Tero Teelahti

The promise of OWIN starts to materialize

by Tero Teelahti 2 min read

OWIN stands for the “Open web interface for .NET”. Basically it is a reasonably simple specification that defines how data goes through the request pipeline, and how to attach to that pipeline. It is a specification for both the server and the application (middleware on OWIN’s terms) part.

When I first saw the project I was not that convinced, but since then lots of applications that rely on OWIN and not the old System.Web stack has emerged, and also there are some hosting components that implement the spec. SignalR is a good example of middleware, and Katana a host. For me the new project Helios is also very interesting and I hope the project succeeds, as that would make hosting ASP.NET WebApi very lightweight. And light is never bad.

So the ecosystem has matured, then what? What really made me to support OWIN is what it did to my codebase. In one of my pet projects I use claims based authentication and authorization with Windows Azure Access Control Services; That is a great project (although being replaced with Azure AD), but on the .NET MVC application side it has been a pain to integrate. The amount of web.config carbage it needs is huge, and I have broken it multiple times. Luckily Microsoft released some OWIN-based implementation of the server side components, and promised drastically simplified configuration model. You just register th middleware to OWIN, specify where to find the metadata, and give the application identifier:

public void ConfigureAuth(IAppBuilder app)
{
    app.UseCookieAuthentication(
        new CookieAuthenticationOptions
        {
            AuthenticationType =
               WsFederationAuthenticationDefaults.AuthenticationType
        });

    app.UseWsFederationAuthentication(new WsFederationAuthenticationOptions
        {
            MetadataAddress = "https://login.windows.net/some-azure-ad.onmicrosoft.com/federationmetadata/2007-06/federationmetadata.xml",
            Wtrealm = "http://myapps/somerealm",
        });
}

For me simplified configuration was not the only benefit: OWIN registration also gave me an option to register everything authentication related at the same place, which makes the code very readable. Before OWIN I had :

  • Various XML configurations for WS Federation registration
  • Custom ClaimsAuthenticationManager to do in-the-app claims transformation (look for database for some extra information and include that in claims)
  • Account controller to handle sign in and sign out actions
  • Handler to add user’s roles to all outgoing request for better usability (hide client side elements on single page application based on user’s role)

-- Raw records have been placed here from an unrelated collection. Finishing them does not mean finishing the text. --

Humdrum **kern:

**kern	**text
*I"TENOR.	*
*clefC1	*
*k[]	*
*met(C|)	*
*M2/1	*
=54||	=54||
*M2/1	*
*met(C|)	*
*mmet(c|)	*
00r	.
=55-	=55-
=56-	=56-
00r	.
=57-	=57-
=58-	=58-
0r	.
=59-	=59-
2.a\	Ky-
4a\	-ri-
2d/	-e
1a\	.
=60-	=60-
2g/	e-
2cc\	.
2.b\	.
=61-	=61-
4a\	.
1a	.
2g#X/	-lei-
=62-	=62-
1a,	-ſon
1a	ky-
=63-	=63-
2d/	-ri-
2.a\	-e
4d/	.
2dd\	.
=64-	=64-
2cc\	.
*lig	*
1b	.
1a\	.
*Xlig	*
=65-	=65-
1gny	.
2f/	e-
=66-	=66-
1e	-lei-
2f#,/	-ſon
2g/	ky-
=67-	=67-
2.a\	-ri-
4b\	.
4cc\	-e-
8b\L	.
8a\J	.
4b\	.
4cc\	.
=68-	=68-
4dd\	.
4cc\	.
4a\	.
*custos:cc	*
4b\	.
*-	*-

Now I have instead something along these lines:

public void ConfigureAuth(IAppBuilder app)
{
	app.SetDefaultSignInAsAuthenticationType(WsFederationAuthenticationDefaults.AuthenticationType);
	app.UseCookieAuthentication(
		 new CookieAuthenticationOptions
		 {
			 AuthenticationType = WsFederationAuthenticationDefaults.AuthenticationType,

			 // Make claims transformation to avoid using an external
			 // STS to map certain users to certain role claims
			 Provider = new CookieAuthenticationProvider
			 {
				 OnResponseSignIn = ctx =>
				 {
					 ctx.Identity = TransformClaims(ctx.Identity);
				 }
			 }
		 });

	app.UseWsFederationAuthentication(new WsFederationAuthenticationOptions
	{
		MetadataAddress = ConfigurationManager.AppSettings["medatata"];,
		Wtrealm = ConfigurationManager.AppSettings["realm"];
	});

	// Map sign in action
	app.Map("/signin", map =>
	{
		map.Run(async ctx =>
		{
			if (ctx.Authentication.User == null ||
				!ctx.Authentication.User.Identity.IsAuthenticated)
			{
				ctx.Response.StatusCode = 401;
			}
			else
			{
				ctx.Response.Redirect("/");
			}
		});
	});

	// Map signout action
	app.Map("/signout", map =>
	{
		map.Run(async ctx =>
		{
			ctx.Authentication.SignOut();
			ctx.Response.Redirect("/");
		});
	});
}

private static ClaimsIdentity TransformClaims(ClaimsIdentity identity)
{
	// ... add what ever claims needed based on your own data source
	return identity;
}

Kudos for Dominick Baier for his clear post on this subject that helped me forward with sign in and out actions.

WebApi + OWIN

At the same time I also moved Web API to OWIN based hosting, even though I actually run on IIS. Reasoning was the same than with claims auth: I find the configuration model better.

If you’re an ASP.NET developer, I suggest you start experimenting with the OWIN pipeline. It will pay out.